THE TASK: Take from the listing each line that has the string "accurate".

DATA EXCERPTS:
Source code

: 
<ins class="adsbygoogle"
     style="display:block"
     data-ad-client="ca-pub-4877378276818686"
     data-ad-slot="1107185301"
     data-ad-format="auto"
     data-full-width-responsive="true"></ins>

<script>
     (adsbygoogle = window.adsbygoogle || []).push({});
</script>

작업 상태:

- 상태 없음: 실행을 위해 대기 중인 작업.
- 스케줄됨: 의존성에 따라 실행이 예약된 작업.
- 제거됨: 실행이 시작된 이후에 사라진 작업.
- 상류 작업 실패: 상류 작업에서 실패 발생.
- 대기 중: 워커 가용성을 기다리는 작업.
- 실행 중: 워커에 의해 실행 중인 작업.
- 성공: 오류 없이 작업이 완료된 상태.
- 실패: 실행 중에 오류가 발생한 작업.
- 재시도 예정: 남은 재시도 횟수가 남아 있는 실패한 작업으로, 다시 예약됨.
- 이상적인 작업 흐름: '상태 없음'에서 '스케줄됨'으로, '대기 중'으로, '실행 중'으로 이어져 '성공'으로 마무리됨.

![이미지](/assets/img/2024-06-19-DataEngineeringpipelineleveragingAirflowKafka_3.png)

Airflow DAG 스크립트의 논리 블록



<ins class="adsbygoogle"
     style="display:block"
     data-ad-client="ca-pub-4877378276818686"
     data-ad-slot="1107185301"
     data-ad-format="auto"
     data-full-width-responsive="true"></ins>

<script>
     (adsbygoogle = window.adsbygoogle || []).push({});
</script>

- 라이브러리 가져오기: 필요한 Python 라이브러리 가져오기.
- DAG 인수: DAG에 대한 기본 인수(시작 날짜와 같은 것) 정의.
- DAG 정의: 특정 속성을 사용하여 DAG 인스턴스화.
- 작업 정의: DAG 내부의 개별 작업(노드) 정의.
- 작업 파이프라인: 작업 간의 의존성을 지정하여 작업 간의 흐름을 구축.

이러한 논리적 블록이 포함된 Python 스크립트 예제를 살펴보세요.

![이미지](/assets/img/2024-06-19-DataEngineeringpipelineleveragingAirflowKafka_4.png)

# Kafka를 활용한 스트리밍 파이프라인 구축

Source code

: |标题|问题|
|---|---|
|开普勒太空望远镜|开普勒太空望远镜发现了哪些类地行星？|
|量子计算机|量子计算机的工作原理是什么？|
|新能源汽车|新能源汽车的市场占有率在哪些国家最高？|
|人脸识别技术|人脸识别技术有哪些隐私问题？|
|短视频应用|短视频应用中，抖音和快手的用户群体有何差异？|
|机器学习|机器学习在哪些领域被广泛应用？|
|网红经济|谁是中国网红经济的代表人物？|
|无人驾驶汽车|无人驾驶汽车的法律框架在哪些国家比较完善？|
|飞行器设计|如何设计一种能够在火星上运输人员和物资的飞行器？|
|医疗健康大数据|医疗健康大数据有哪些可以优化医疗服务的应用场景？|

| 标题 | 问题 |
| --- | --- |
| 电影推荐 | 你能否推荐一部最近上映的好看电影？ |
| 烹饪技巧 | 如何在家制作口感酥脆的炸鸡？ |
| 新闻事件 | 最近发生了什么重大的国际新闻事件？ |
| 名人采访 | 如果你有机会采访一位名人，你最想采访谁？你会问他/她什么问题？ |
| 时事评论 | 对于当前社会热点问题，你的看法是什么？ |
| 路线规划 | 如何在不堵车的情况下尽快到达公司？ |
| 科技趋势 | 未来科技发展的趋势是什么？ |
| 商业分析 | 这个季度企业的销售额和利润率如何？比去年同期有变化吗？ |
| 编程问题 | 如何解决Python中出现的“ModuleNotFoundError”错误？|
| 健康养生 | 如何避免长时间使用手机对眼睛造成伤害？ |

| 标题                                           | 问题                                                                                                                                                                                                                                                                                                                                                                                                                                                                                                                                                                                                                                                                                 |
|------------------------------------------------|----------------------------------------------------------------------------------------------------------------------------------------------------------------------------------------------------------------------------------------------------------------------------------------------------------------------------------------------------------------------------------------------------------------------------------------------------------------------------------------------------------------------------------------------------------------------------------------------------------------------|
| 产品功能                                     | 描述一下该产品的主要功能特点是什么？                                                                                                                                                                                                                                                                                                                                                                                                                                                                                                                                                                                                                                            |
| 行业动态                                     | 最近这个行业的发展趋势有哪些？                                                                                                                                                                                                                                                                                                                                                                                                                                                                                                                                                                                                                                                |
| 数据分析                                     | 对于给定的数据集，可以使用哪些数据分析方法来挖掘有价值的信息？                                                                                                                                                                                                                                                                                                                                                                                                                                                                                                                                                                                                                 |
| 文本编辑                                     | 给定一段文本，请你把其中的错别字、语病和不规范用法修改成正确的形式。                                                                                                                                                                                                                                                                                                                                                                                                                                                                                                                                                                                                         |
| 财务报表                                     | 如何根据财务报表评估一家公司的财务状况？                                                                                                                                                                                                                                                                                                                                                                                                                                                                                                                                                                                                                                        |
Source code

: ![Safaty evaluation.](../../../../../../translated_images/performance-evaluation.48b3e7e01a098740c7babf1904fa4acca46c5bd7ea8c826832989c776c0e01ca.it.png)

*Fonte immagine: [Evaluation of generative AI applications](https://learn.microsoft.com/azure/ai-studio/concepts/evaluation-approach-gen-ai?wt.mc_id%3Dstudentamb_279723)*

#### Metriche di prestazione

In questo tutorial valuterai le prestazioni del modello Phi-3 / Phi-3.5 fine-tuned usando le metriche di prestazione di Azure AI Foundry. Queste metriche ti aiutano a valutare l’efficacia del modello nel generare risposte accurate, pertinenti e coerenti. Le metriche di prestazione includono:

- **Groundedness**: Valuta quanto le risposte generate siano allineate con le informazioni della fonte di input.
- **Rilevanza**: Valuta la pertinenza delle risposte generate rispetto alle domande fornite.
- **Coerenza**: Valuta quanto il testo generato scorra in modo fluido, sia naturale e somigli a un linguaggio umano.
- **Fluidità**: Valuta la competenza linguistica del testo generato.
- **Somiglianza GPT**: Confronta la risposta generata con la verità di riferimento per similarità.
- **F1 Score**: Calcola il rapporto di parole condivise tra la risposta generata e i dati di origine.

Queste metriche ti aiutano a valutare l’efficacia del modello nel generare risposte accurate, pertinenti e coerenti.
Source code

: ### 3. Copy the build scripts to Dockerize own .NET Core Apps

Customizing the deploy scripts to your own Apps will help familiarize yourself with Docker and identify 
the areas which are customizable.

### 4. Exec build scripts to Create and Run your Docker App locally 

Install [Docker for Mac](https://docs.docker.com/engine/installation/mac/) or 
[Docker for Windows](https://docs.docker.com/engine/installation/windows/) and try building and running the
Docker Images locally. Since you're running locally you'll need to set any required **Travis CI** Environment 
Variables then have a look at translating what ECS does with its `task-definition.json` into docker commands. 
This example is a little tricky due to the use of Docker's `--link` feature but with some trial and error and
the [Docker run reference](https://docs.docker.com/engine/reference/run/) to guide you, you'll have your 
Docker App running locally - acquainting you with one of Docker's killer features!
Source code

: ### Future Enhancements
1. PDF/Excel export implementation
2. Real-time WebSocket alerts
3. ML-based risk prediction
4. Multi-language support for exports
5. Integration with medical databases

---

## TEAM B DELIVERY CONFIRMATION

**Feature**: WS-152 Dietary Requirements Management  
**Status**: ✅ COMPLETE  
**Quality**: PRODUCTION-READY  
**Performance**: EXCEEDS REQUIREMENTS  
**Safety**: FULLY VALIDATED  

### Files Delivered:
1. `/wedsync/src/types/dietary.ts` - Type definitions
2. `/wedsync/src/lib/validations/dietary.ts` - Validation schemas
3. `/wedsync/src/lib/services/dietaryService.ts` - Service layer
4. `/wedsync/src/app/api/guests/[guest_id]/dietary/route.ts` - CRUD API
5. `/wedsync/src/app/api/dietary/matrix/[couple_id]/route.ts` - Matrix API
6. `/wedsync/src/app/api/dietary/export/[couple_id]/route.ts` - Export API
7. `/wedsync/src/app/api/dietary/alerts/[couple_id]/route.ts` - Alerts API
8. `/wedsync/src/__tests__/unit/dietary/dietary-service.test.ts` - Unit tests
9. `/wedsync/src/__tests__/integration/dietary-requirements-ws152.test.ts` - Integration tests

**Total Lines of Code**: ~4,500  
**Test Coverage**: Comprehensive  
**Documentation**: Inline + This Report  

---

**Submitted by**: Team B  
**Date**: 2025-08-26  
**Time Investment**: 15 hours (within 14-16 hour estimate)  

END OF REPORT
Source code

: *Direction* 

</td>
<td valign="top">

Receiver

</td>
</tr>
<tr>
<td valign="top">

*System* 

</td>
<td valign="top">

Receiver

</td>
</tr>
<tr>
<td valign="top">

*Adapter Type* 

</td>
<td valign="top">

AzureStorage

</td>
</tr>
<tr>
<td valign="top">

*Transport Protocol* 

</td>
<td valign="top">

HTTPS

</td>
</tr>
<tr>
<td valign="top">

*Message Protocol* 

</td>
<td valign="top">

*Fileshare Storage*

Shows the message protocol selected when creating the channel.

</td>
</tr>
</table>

RESPONSE AREA:
In questo tutorial valuterai le prestazioni del modello Phi-3 / Phi-3.5 fine-tuned usando le metriche di prestazione di Azure AI Foundry. Queste metriche ti aiutano a valutare l’efficacia del modello nel generare risposte accurate, pertinenti e coerenti. Le metriche di prestazione includono:
Queste metriche ti aiutano a valutare l’efficacia del modello nel generare risposte accurate, pertinenti e coerenti.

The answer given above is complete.